Our Independent Work
I used this form, Common Words in Writing Responses.pdf, to help me create the differentiated work Differentiated Work Amazon Rain Forest.pdf for this lesson. It has been an invaluable resource for me and I hope it helps you too when you are creating lessons for your class as well.
I passed out the work and explained to each of my groups what they needed to do to complete their assignments. I walked around the room videoing and helping students who had questions. You can see my students in action here: Our Independent Work - Day Three Amazon Rain Forest.mp4, as they were completing their assignments. You can see what I thought of their work here in this video: Student Work Amazon Rain Forest.mp4.

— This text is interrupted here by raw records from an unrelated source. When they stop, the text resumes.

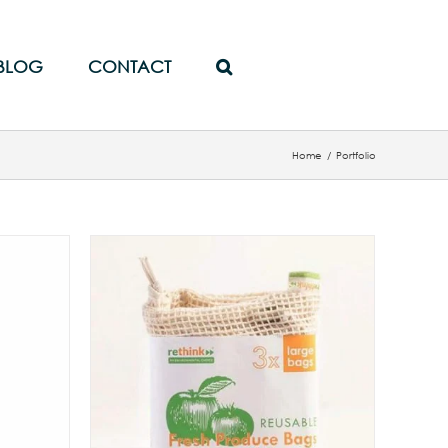
BLOG
CONTACT
Home
/
Portfolio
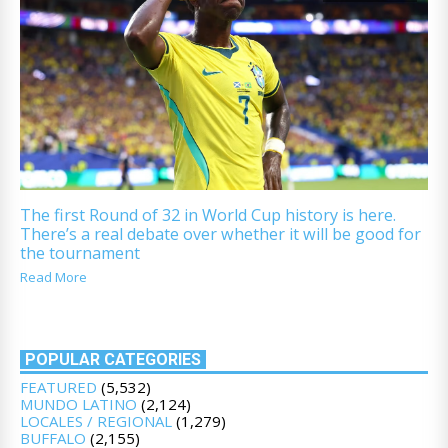
The first Round of 32 in World Cup history is here.
There’s a real debate over whether it will be good for
the tournament
Read More
POPULAR CATEGORIES
FEATURED
(5,532)
MUNDO LATINO
(2,124)
LOCALES / REGIONAL
(1,279)
BUFFALO
(2,155)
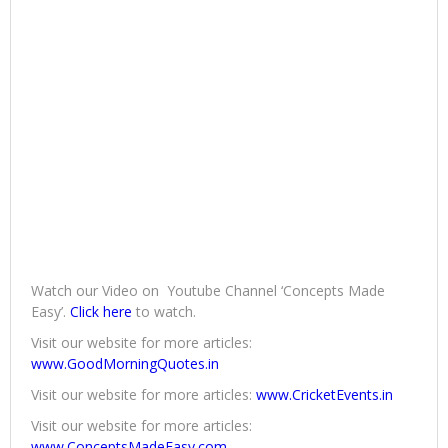
Watch our Video on Youtube Channel ‘Concepts Made
Easy’.
Click here
to watch.
Visit our website for more articles:
www.GoodMorningQuotes.in
Visit our website for more articles:
www.CricketEvents.in
Visit our website for more articles:
www.ConceptsMadeEasy.com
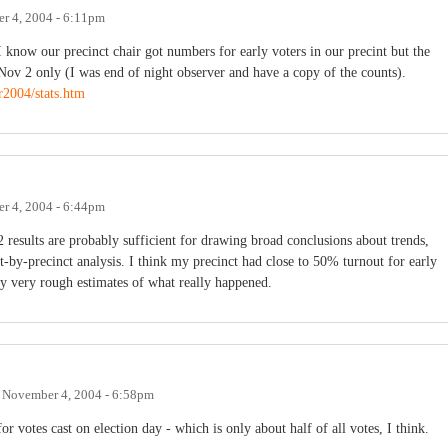
r 4, 2004 - 6:11pm
I know our precinct chair got numbers for early voters in our precint but the
ov 2 only (I was end of night observer and have a copy of the counts).
r2004/stats.htm
r 4, 2004 - 6:44pm
 2 results are probably sufficient for drawing broad conclusions about trends,
t-by-precinct analysis. I think my precinct had close to 50% turnout for early
 very rough estimates of what really happened.
n
November 4, 2004 - 6:58pm
for votes cast on election day - which is only about half of all votes, I think.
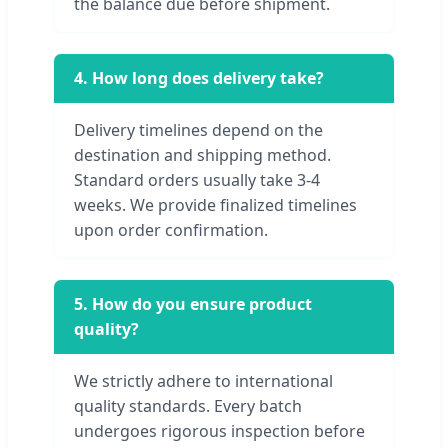
the balance due before shipment.
4. How long does delivery take?
Delivery timelines depend on the
destination and shipping method.
Standard orders usually take 3-4
weeks. We provide finalized timelines
upon order confirmation.
5. How do you ensure product
quality?
We strictly adhere to international
quality standards. Every batch
undergoes rigorous inspection before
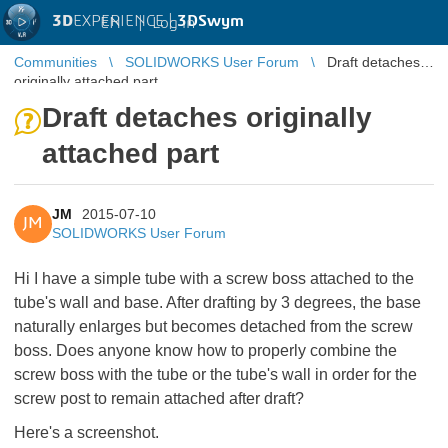
3D
EXPERIENCE |
3DSwym
EN
|
Log in
Communities
SOLIDWORKS User Forum
Draft detaches
originally attached part
Draft detaches originally
attached part
JM
2015-07-10
JM
SOLIDWORKS User Forum
Hi I have a simple tube with a screw boss attached to the
tube's wall and base. After drafting by 3 degrees, the base
naturally enlarges but becomes detached from the screw
boss. Does anyone know how to properly combine the
screw boss with the tube or the tube's wall in order for the
screw post to remain attached after draft?
Here's a screenshot.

I took out my hacky-sack and asked some simple questions. Even though this was a closure where I simply asked questions, it became much more engaging once I introduced the hacky-sack. I asked the first question and tossed the hacky-sack to the first person. After each question, the person who held the hacky-sack threw it to someone else.
I asked, "How did highlighting the text help you as a reader? How did the your written assignment help you with your understanding about the Amazon rain forest? How does the Amazon help the world? What are people doing to save the Amazon?"
Then I told my students we would continue our learning about how we can save the Earth by reading "The Lorax" tomorrow.